(Given text)
-------------------------
Integral $T_n=\int_{0}^{\pi/2}x^{n}\ln(1+\tan x)\,dx$

A closed form for $T_n$ is $$T_n=\frac{\log{2}}{2(n+1)}\Big(\frac{\pi}{2}\Big)^{n+1} -\frac{n!}{2^{n+1}}\Big(\sum_{m=0}^n \frac{(\pi/2)^{n-m}}{(n-m)!}(1+(-1)^m)\sum_{k=0}^m \frac{(\pi/2)^{m-k}}{(m-k)!}(-1)^k\,d_k $$ $$ - \sum_{m=0}^n \frac{\pi^{n-m}}{(n-m)!}\sin{(\pi\,m/2)}\zeta(m+2)\,+\, \sin{(\pi\,n/2)}\text{Li}_{n+2}(-1)\, \Big)$$ where $$ d_k=\cos{(\pi\,k/2)}\Big(\frac{\psi^{(k+1)}(3/4) - \psi^{(k+1)}(1/4)}{2^{2k+4}(k+1)!} \Big)-\sin{(\pi\,k/2)}\,2^{-(k+2)}\, \text{Li}_{k+2}(-1).$$ The $\psi^{(k)}(x)$ are the derivatives of the polygamma function and $\text{Li}_{k}(x)$ is the polylogarithm. At argument -1 we know $$\text{Li}_{k+2}(-1)=-(1-2^{-(k+1)})\zeta(k+2).$$

As it is written it is easy to see that we break out of the class of zeta-evaluated-at-integers. For even $k$ the first term in the $d_k$ is all that remains and in fact $d_0=-G,$ where $G$ is Catalan's constant. I haven't worked with Clausen functions, but I suspect there is a way to relate the OP's relation to mine by using them.
-------------------------
(Task data)

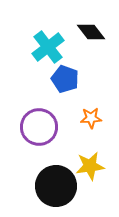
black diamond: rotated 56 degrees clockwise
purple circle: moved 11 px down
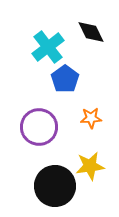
black diamond: rotated 12 degrees clockwise
blue pentagon: rotated 16 degrees clockwise
black circle: moved 1 px left
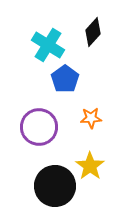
black diamond: moved 2 px right; rotated 68 degrees clockwise
cyan cross: moved 2 px up; rotated 20 degrees counterclockwise
yellow star: rotated 28 degrees counterclockwise
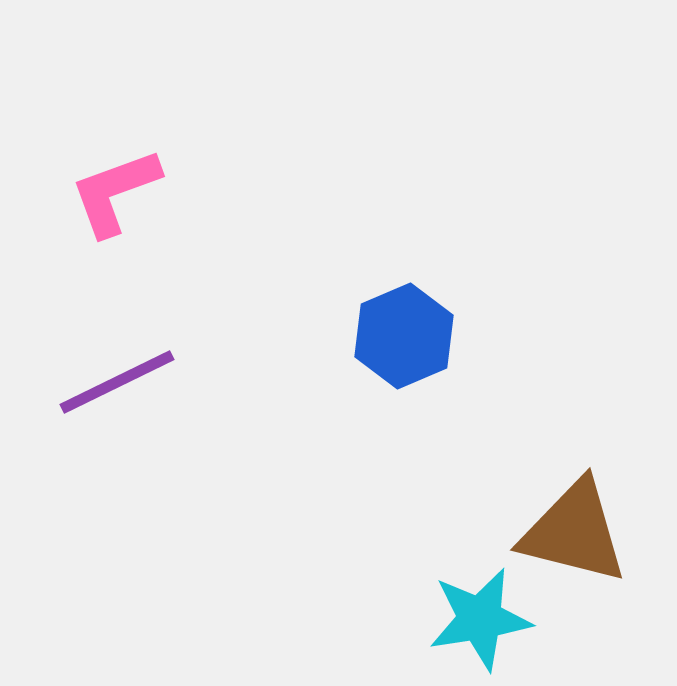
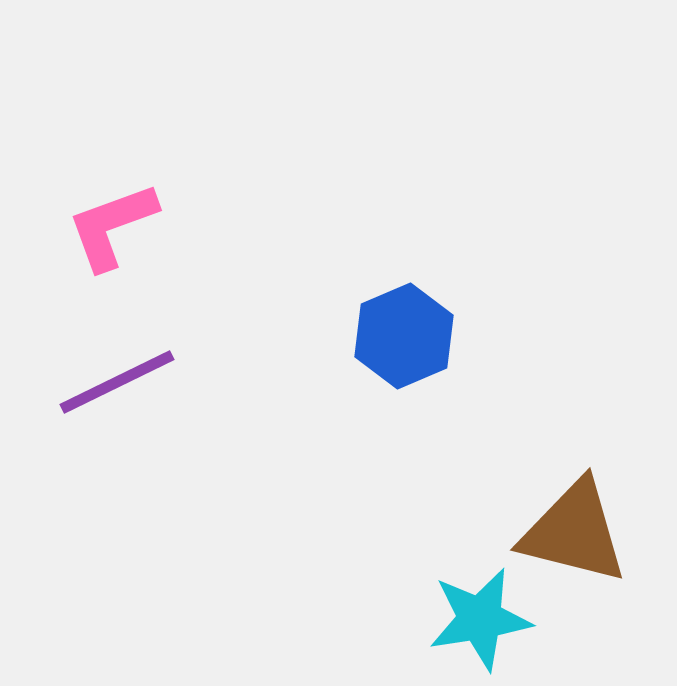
pink L-shape: moved 3 px left, 34 px down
-------------------------
(Challenge A)
Write out, word for word, the stretch of the post on the integral from "As it is written" through "by using them.".
(Challenge B)
Return, word for word, the stretch of the listing from the line containing "black diamond: moved" through the end of the listing, omitting the picture lines.

(Problem solution A)
As it is written it is easy to see that we break out of the class of zeta-evaluated-at-integers. For even $k$ the first term in the $d_k$ is all that remains and in fact $d_0=-G,$ where $G$ is Catalan's constant. I haven't worked with Clausen functions, but I suspect there is a way to relate the OP's relation to mine by using them.

(Problem solution B)
black diamond: moved 2 px right; rotated 68 degrees clockwise
cyan cross: moved 2 px up; rotated 20 degrees counterclockwise
yellow star: rotated 28 degrees counterclockwise
pink L-shape: moved 3 px left, 34 px down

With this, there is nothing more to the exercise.